BEGIN

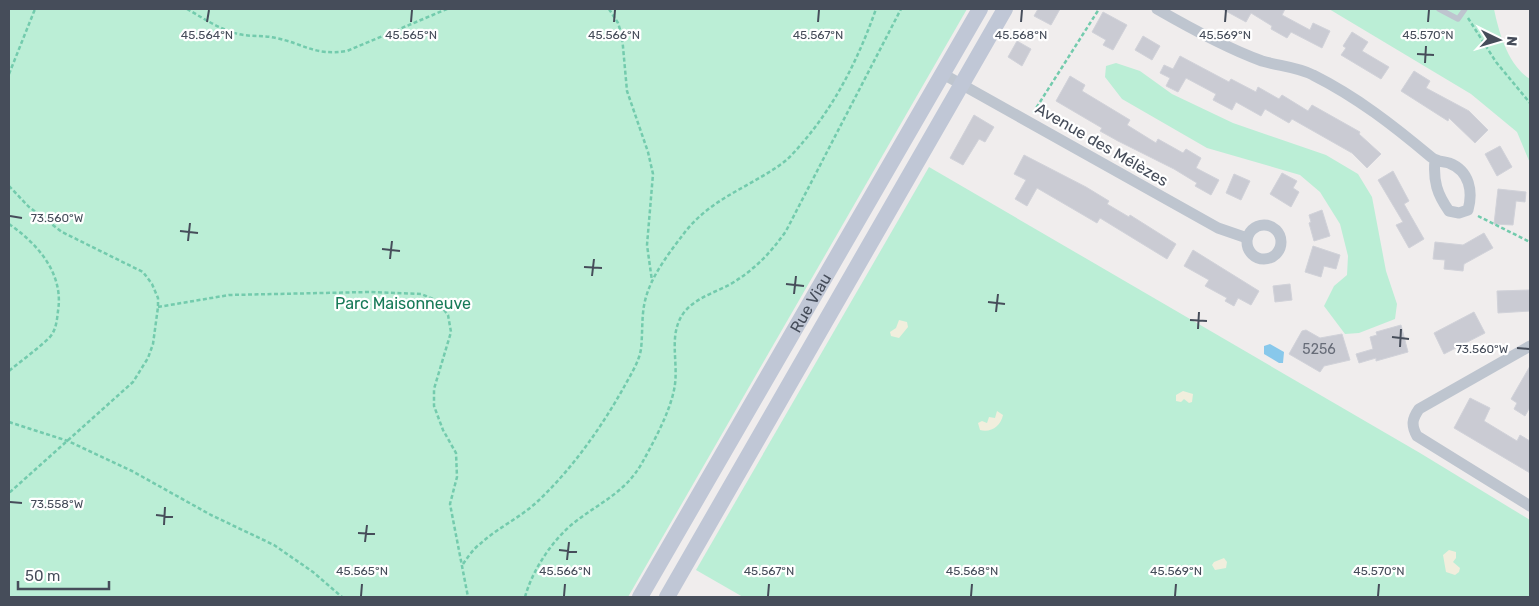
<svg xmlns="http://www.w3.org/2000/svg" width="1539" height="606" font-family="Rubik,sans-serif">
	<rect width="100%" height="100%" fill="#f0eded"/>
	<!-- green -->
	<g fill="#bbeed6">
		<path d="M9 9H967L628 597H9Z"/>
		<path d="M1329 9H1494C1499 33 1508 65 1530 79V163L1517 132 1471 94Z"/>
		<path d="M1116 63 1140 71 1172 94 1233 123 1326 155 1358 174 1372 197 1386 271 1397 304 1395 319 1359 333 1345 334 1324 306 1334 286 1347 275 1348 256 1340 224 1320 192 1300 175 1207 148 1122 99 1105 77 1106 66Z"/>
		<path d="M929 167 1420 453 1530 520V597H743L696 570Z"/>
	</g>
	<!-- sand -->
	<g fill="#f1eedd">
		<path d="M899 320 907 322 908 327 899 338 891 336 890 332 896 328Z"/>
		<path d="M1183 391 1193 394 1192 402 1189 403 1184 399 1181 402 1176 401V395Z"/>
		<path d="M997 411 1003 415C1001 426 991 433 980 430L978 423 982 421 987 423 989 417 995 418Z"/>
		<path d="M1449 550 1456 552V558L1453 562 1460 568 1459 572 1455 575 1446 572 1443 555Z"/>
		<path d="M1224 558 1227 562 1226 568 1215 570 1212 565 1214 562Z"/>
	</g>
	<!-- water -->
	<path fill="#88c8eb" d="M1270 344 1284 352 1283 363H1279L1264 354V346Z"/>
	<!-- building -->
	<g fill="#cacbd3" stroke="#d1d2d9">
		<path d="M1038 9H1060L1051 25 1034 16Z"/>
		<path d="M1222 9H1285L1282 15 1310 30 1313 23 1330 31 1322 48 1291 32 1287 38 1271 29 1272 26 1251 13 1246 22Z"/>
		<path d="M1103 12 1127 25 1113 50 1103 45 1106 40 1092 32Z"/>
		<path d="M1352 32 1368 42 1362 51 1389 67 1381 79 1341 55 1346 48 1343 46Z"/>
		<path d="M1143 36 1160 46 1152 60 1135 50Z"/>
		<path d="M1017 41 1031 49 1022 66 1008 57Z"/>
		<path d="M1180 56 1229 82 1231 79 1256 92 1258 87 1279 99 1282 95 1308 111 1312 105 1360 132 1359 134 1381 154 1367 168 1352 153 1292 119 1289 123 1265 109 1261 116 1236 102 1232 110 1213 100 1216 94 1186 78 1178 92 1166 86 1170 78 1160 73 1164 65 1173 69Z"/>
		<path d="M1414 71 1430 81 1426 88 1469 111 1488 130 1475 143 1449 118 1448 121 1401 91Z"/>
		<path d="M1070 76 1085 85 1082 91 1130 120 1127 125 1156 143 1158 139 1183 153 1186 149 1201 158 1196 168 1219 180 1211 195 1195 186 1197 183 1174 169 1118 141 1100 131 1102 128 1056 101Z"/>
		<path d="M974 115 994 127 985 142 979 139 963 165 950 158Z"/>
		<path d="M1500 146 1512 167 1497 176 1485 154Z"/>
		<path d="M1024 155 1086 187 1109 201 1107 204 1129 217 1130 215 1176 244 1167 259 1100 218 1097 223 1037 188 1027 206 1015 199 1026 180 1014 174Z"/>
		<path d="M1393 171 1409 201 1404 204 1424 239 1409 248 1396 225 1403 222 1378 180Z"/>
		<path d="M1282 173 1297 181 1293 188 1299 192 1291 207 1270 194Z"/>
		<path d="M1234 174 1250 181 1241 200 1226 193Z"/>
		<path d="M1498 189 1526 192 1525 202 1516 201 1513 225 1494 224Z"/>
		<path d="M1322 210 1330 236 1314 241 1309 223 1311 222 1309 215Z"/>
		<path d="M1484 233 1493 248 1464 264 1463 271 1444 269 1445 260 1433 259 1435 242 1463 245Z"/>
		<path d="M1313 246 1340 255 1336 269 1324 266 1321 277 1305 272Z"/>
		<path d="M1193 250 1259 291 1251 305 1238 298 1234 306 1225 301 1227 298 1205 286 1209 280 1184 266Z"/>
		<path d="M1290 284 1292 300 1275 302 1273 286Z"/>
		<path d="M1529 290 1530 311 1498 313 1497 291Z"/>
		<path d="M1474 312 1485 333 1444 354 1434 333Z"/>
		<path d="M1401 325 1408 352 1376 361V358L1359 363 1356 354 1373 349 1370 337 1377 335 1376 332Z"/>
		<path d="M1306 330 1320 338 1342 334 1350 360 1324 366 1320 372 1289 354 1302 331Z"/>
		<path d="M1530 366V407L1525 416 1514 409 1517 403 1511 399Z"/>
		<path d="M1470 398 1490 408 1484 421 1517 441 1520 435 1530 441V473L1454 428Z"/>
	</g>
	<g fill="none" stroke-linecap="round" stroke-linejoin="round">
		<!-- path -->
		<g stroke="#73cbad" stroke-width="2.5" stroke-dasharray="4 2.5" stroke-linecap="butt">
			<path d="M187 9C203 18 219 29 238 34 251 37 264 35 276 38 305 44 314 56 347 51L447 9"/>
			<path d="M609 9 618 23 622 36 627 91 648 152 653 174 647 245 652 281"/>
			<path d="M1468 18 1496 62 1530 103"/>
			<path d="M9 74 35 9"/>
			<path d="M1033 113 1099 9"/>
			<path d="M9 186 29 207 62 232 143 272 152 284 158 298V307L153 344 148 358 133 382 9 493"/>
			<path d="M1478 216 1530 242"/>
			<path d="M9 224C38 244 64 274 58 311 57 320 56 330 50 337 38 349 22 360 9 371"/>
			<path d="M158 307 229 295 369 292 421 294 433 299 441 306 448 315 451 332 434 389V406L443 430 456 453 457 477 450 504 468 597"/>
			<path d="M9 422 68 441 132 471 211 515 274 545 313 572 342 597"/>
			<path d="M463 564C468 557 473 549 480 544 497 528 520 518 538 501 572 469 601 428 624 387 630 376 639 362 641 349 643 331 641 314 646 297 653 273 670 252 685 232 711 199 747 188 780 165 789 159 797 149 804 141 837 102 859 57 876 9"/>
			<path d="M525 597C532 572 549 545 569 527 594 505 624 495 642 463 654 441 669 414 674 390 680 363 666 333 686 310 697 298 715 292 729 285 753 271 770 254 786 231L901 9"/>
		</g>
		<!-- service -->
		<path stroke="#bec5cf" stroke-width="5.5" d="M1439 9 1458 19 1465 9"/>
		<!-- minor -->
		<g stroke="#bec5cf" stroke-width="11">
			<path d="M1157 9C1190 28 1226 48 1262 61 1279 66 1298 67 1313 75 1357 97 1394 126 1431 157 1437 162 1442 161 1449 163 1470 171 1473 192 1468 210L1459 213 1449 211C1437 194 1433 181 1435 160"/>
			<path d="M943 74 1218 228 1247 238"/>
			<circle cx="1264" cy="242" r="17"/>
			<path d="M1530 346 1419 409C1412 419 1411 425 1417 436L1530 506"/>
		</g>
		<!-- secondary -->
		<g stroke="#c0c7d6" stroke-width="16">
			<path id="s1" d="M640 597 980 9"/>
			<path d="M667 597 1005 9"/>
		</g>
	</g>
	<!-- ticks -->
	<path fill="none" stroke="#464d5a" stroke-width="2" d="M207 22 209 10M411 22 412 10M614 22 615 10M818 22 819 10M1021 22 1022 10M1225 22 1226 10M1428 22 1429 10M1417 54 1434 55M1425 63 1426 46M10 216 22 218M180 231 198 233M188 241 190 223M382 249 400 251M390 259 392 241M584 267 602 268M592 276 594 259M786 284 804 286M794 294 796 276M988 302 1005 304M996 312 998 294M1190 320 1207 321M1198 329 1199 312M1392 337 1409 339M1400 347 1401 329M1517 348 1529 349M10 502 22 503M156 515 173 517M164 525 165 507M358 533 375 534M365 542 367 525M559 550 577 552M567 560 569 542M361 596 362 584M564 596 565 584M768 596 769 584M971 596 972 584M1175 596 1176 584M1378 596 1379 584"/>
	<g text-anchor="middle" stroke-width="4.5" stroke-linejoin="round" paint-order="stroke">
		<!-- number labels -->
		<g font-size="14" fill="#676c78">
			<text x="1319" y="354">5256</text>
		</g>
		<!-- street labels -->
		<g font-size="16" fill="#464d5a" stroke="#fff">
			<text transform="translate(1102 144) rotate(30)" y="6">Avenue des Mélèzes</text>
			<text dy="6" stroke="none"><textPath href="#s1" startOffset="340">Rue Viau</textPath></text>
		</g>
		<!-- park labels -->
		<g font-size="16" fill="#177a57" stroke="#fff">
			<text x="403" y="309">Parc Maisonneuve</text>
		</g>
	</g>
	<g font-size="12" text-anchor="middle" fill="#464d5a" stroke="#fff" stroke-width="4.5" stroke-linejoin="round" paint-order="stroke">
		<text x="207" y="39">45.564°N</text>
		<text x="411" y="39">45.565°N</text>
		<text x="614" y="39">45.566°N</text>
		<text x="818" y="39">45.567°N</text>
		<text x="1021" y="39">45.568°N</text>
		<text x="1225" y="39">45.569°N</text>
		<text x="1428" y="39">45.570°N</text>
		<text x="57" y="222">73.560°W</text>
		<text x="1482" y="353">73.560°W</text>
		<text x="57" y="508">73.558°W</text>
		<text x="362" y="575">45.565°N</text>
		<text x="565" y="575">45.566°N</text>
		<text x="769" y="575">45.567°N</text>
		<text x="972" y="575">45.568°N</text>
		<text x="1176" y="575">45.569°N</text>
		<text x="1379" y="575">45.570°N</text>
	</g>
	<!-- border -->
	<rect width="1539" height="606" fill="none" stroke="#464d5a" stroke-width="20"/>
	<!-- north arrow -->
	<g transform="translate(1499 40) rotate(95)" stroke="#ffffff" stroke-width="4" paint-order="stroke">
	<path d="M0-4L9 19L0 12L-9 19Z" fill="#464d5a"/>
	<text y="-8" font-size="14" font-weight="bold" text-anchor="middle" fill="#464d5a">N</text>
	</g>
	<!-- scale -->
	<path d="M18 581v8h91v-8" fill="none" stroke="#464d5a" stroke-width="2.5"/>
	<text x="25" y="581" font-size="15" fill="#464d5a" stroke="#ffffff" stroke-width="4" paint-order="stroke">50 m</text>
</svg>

END

**YOUR GOAL**.
Filter the listing above for lines with the word "transform", and copy each one you find.

**FINISHED EXERCISE**.
			<text transform="translate(1102 144) rotate(30)" y="6">Avenue des Mélèzes</text>
	<g transform="translate(1499 40) rotate(95)" stroke="#ffffff" stroke-width="4" paint-order="stroke">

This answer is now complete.